:: Excerpted text ::
begin

By Leonard E. Colvin
New Journal and Guide
A coalition of groups has begun lobbying the Democratically-controlled Virginia General Assembly to amend the statute which forbids locales from removing Confederate Statues.
To highlight their efforts, on January 8, various groups supporting the monuments removal held a rally on the Virginia Capitol grounds on the opening day of the 2020 Legislative session.
Among those groups was the Christians United for Social Change (CUSC), a partnership of Norfolk’s First Lutheran Church, a mostly white congregation, and the Basilica of Saint Mary of the Immaculate Conception, a historically Black Catholic church.
The speakers were allowed two minutes to urge state legislators to amend “the Protection Statue Virginia Code §15.2-182” which deters cities and counties from removing the monuments, from public spaces.
Many of the monuments, such as the one located on Commercial Place in downtown Norfolk, were built during the early 1900s.
They were built to highlight the reasons for the Civil War: Southern States’ rights to practice slavery and White Supremacy.
According to Elizabeth Janik, one of the leaders of CUSC, the January rally was conceived during a meeting of the group at First Lutheran on January 6.
Janik, a member of First Lutheran, said CUSC and other groups are calling for the wording of the existing Amendment to be changed to allow the local governments to determine the fate of the monuments.
She said this would allow communities such as Norfolk, Charlottesville, Portsmouth, and others to remove the monuments being sued by conservative groups opposing their removal.
“We want the cities and the counties to decide for themselves,” said Ofelia Wattley, a member of St. Mary’s. “Conservative groups are always talking about local communities having control. But they don’t support this effort. We want citizens who want these monuments removed to call their local lawmakers and help us lobby for the change, especially those groups which have been marginalized and oppressed over the years.”
The Norfolk City Council voted unanimously in August of 2017 to remove its Confederate Monument downtown. It would be moved to a local graveyard. But the city has paused seeking clarity from the courts and the Attorney General about its right to do so.
The courts have refrained from doing so. But Virginia Attorney General Mark Herring has said that locales did not have to adhere to the statute injected into the Virginia State Code in 1997.
The United Front for Justice, (UFJ) has filed a suit to force Norfolk to apply its resolution and remove the towering monument in downtown Norfolk.

end

:: What you have to do ::
Continue the article on the campaign to let Virginia localities remove Confederate monuments from where it stops.

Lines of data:
begin

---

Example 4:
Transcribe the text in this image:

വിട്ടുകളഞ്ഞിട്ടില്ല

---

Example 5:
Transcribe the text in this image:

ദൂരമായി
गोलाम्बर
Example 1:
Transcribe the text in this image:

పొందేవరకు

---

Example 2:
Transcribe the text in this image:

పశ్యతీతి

end
begin

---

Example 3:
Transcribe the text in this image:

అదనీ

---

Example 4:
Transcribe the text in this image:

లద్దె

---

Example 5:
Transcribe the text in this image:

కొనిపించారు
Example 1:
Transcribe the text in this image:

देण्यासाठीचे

end
begin

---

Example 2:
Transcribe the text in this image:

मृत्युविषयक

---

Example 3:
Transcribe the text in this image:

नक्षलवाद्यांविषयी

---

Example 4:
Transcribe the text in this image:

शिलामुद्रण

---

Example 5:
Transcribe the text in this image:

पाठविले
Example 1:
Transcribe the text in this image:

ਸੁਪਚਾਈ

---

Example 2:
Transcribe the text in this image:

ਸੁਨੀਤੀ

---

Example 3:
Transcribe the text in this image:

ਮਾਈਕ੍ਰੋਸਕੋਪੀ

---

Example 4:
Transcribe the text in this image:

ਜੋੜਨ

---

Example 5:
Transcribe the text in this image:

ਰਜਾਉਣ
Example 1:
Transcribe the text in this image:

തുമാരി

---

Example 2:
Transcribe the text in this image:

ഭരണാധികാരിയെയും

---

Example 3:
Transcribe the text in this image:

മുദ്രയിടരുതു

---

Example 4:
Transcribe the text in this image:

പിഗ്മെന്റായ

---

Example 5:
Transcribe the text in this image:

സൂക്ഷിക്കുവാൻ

end

:: Exercise answer ::
Roy Perry-Bey, a leader of the UFJ, said the state statute has no bearing on Norfolk. He said that in 1997 when state lawmakers created the protective statute, it referred only to the counties and not cities.
The monument was built in the 1890s. Norfolk became a county in 1845, breaking away from the massive Norfolk County, which was created during the colonial period and covered most of Hampton Roads.
Plus the city owns the statue and sanctioned the building by the United Daughters of the Confederacy which organized its construction.
Janik is a part of Monumental Justice Virginia, a statewide movement of Virginians who believe that local communities should be able to make local decisions about the Confederate statues in their public spaces.
Janik said along with the Democrats controlling the General Assembly, there are several sponsors of the bill to amend the statute.
Virginia Senate Democratic Caucus Chair Sen. Mamie Locke (D-Hampton), Sen. Jennifer McClellan (D-Richmond), Del. Jennifer Carroll Foy (D-Prince William), Del. Jay Jones (D-Norfolk), and Del. Sally Hudson (D-Charlottesville) have been identified as voicing their support for amending the statute.
The bill will be introduced in both the House of Delegates (co-sponsored by Del. Hudson and Del. Jones) and the Senate (co-sponsored by Sen. Creigh Deeds, D-Bath, and Sen. Locke).
The legislation has been endorsed by organizations around the state, including Virginia First Cities and organizations in Norfolk, Richmond, Northern Virginia, Louisa, and Charlottesville.
The bill, Janik said, has been filed with the Cities, Counties and Towns Committee, chaired by Democrat Kaye Kory 38th district in Fairfax County.
When Republicans controlled the House of Delegates, measures to amend the law were killed.
“Hopefully, this time, it will not be buried and not allowed to see the light of day at a 7:30 a.m. meeting that no one attends,” said Janik. “This bill does not call for the destruction of the monuments. It only calls for locales who want to remove them out of public spaces to so.
“We are concentrating on the Confederate monuments and not the ones dedicated to the heroes who fought during WWI or WWII or other wars.”
“Take ‘Em Down Cville,’ the Charlottesville affiliate of the Monumental Justice Virginia, also attended the event. It was created in the wake of the White Supremacy March in 2017 in August.
“People in communities all over Virginia want the right to decide how their public spaces reflect their community values,” said Jalane Schmidt, a University of Virginia religious studies professor,
Charlottesville public historian, and a Monumental Justice Virginia organizing committee member, she said, “Monuments to the Lost Cause of the Confederacy don’t reflect our Charlottesville values.”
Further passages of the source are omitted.